Adolf von Henselt (1814-89) was a German composer and virtuoso pianist. A native of Schwabach in Munich, he went to Vienna to study under Hummel. He soon became a noted piano soloist. He was famous for his cantabile and legato playing. Even Liszt admired his playing. He also composed. Most of his compositions were for solo piano. He seems to have had a very nervous disposition. He virtually ceased writing at the age of 30 and stopped performing in public at 33.
When he was 24 he moved to Saint Petersburg. He spent most of the rest of his life in Russia. He was court pianist, held several influential imperial positions, and was ennobled by the Czar in 1876. He was a great influence on the Russian pianists of the generation after his. Rachmaninov was especially fond of his art.
His piano works suggest the lyrical style of playing that was so widely admired by his contemporaries. Here are a couple of short works that convey his style. They are quite lovely and deserve more than an occasional outing. They do not have the profundity and extraordinary invention of Chopin, but still stand on their own. Exauce mes voeux (Hear My Wishes) is Henselt’s Op 2 No 3.

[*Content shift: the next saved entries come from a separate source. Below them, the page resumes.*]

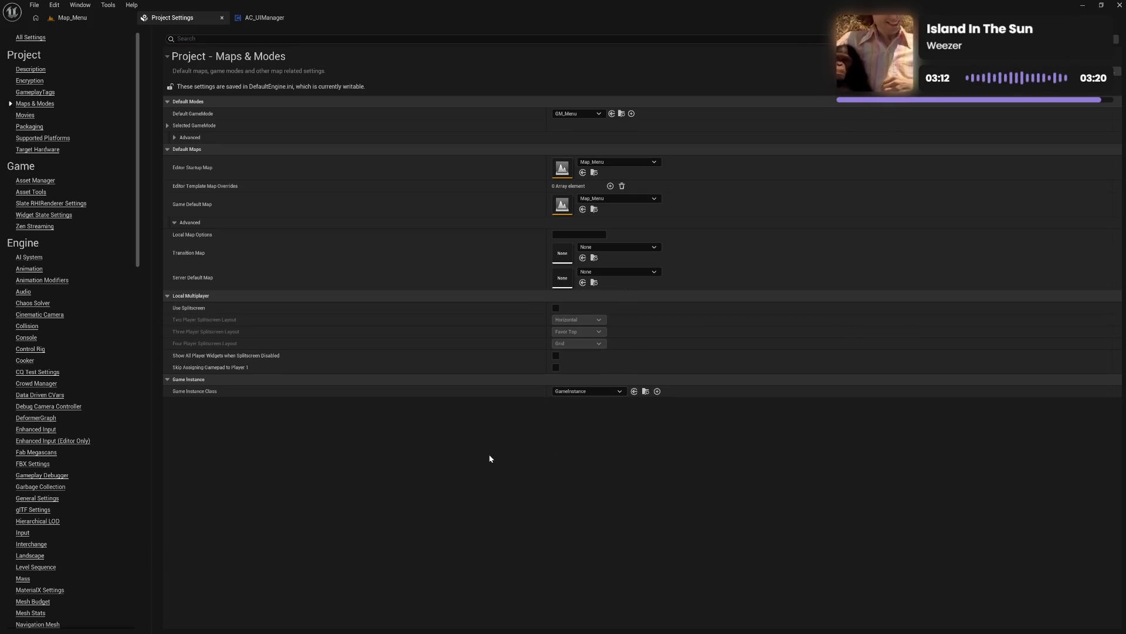
left_click(73, 17)
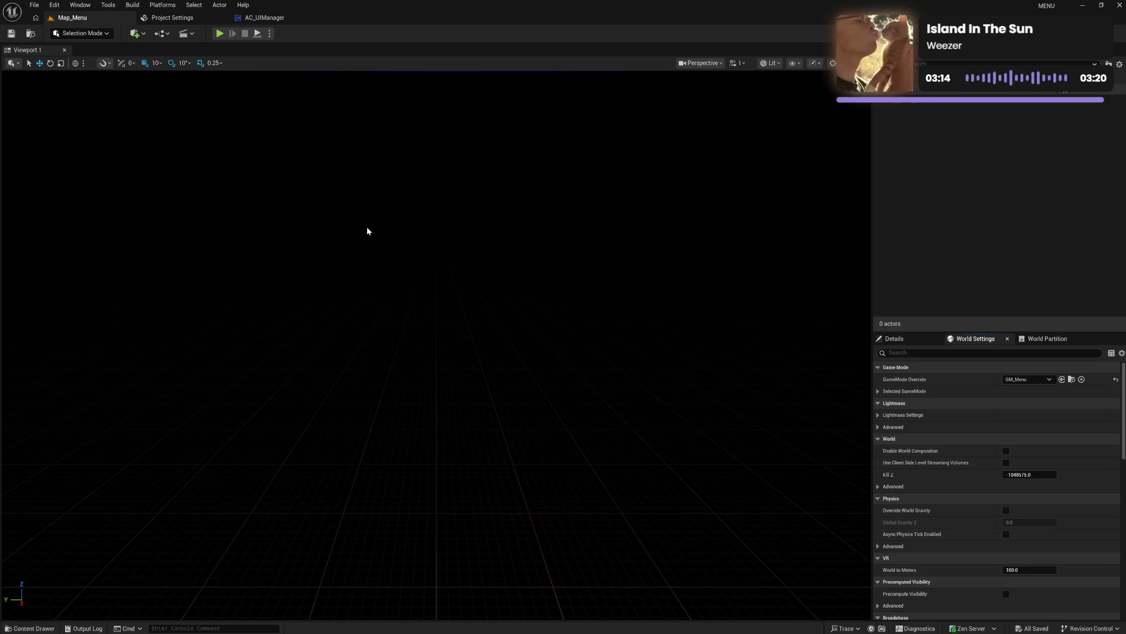
key("ctrl+space")
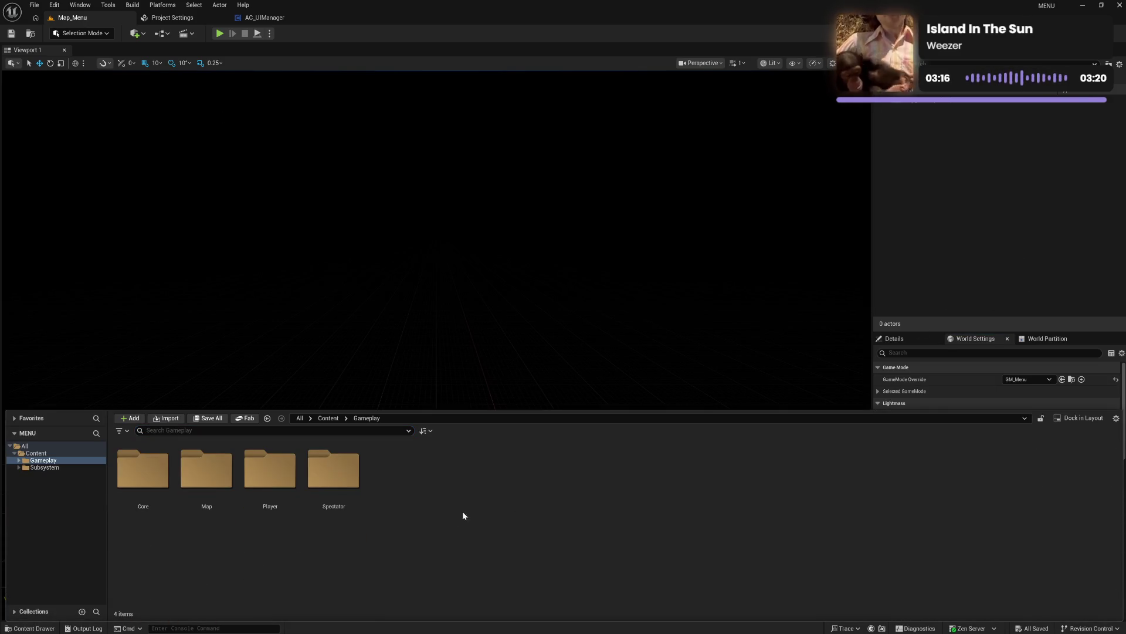
Step: Create an Instance folder inside Gameplay and open it
right_click(403, 508)
left_click(431, 218)
key("BackSpace")
type("tance")
key("Return")
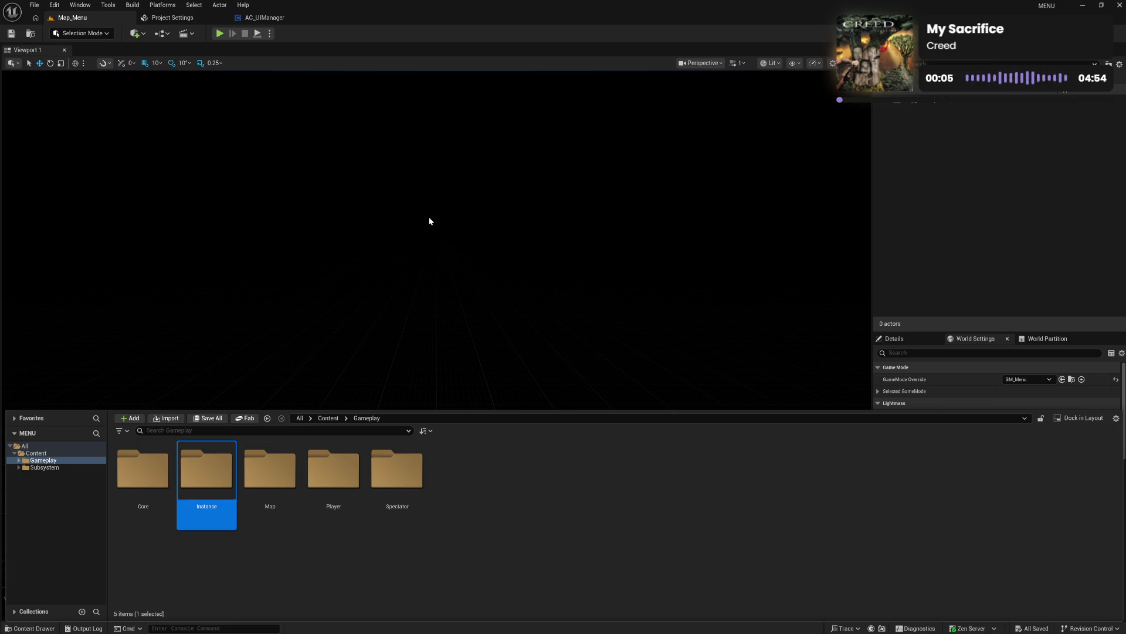
double_click(223, 467)
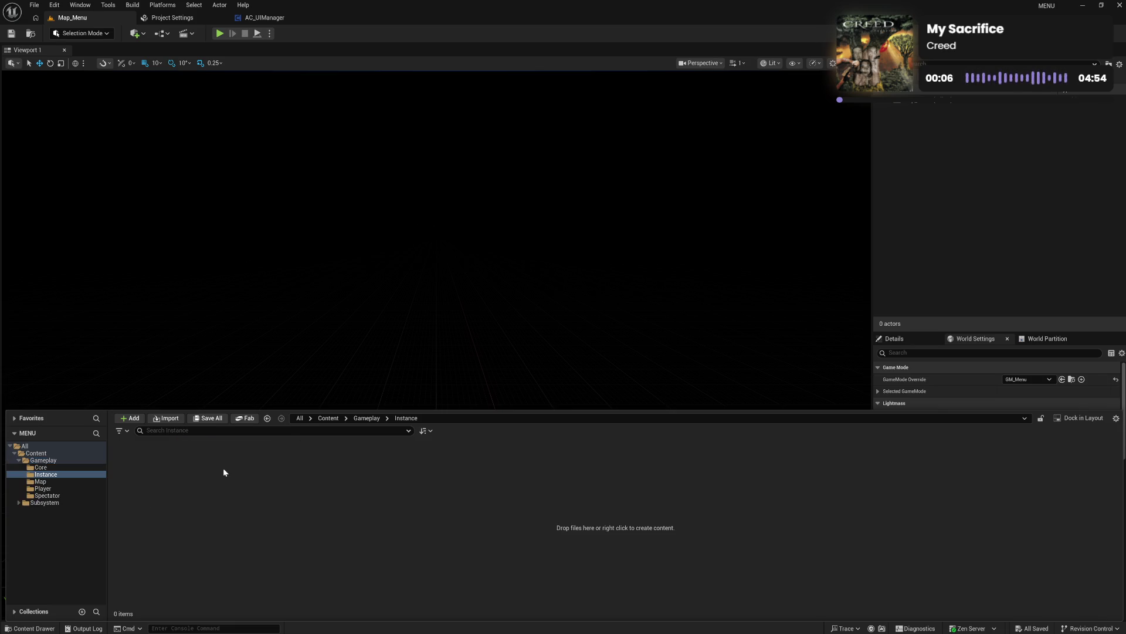
Step: Create a GameInstance-based Blueprint named GI_Menu and close the Project Settings tab
right_click(206, 513)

The photo above is the well known statue of Henselt erected by his hometown of Schwabach.The composer’s Op 45 Wiegenlied (Lullaby) was written just before his self imposed withdrawal from composing more than 40 years before his death. It should be really good for insomnia and I mean that as a compliment. Henselt is seated center in the composite photo above the title. Henselt famous in the 19th century, forgotten in the 20th, deserves a comeback in the 21st.